Dr. Chiodo's work continues to investigate AD employing materials 'made smart'. Some applications include interstitial layers, modular mechanisms, disassembly functions and other DfX eco-design strategies. Some of this work is described in the circular economy area, see the Circular Economy and original posting at Ellen MacAurther Foundation website.

In Japan, U.S.A. and EU, various research departments in universities have investigated various strands of the technology. While there remains to be any mass-produced and implemented applications of the technology in industry, work continues to this end.

== Re-manufacturing research with AD ==

Dr. Ijomah has been investigating the application of AD technology applying it to the re-manufacturing of electronic products. To date, the work has been conducted with Dr. Chiodo with some papers on the topic in various journals.

== Advantages of AD ==
Most consumer products consist of a large number of parts and a wide range of materials. Disassembly at the end of a product's useful life is an inevitably complex and time-consuming operation to ensure effective separation of all component parts for subsequent re-use or recycling. AD techniques permit the automation or semi-automation of this process and thus make it more viable. The incorporation of AD and the implications of companies taking responsibility for the end of life recycling of their products will have long term cost implications for the consumer.

== Hurdles of AD ==
There are currently significant obstacles preventing this technology to succeeding in the mass market. (cost, re-training, fin-cap/law-cap, arbitrage, legislative practice....to be continued.

== The use of smart materials ==
A wide range of methods are being developed for use in AD. These methods generally require the use of smart materials which respond to a stimulus in order to change shape or size and thus facilitate the release of parts. The materials involved include shape memory polymers (SMP) and shape memory alloys (SMA). These materials offer significant shape changes at a range of transition temperatures, which are achieved by methods involving infrared, microwave, supercooling, chemicals and direct heat. The range of "trigger temperatures" for various smart materials means that it is possible to place the products in a heated environment where the outer elements become detached and then move on to a higher temperature zone where internal parts and sub-assemblies are dismantled.

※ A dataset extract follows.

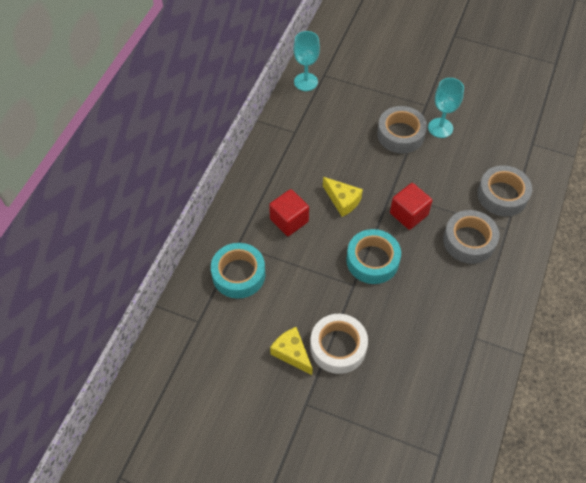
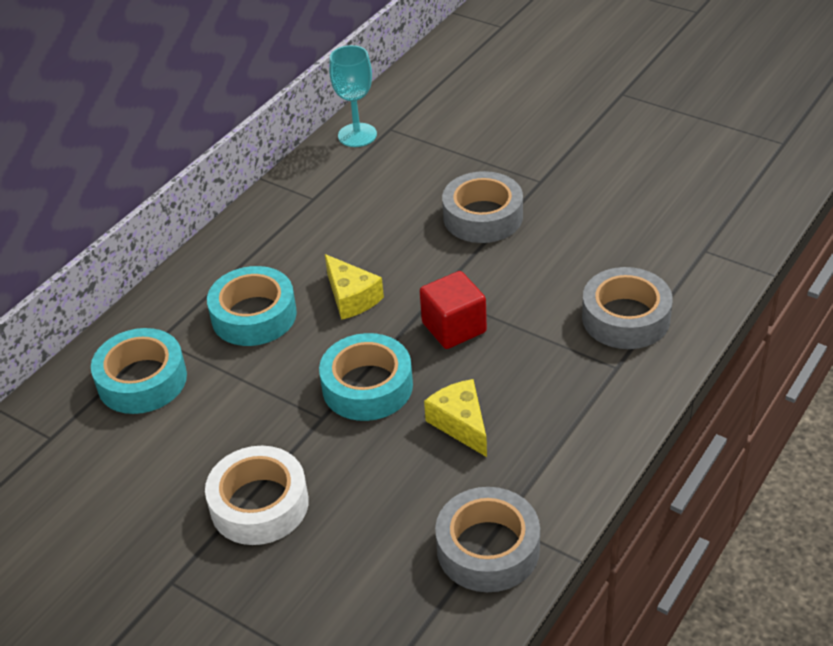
camera: 15 degrees right, 15 degrees down
(289, 220) = (254, 315): red cube -> turquoise tape
(292, 353) = (179, 503): yellow cheese -> yellow cheese (460, 424)
(440, 128) = (553, 214): turquoise goblet -> none
(469, 241) = (543, 377): grey tape -> grey tape (488, 548)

Recently, other materials employed for AD, by Dr. Chiodo, have been further investigated from their initial work started in 1996. The repertoire of 'smart materials' and other approaches continues to expand.

== Examples of AD fittings ==
Screws, rivets, ribbons, bars and clips, specially designed to facilitate AD, can be manufactured from smart materials such as SMAs and SMPs. These will trigger at a pre-determined temperature, depending on the specific application.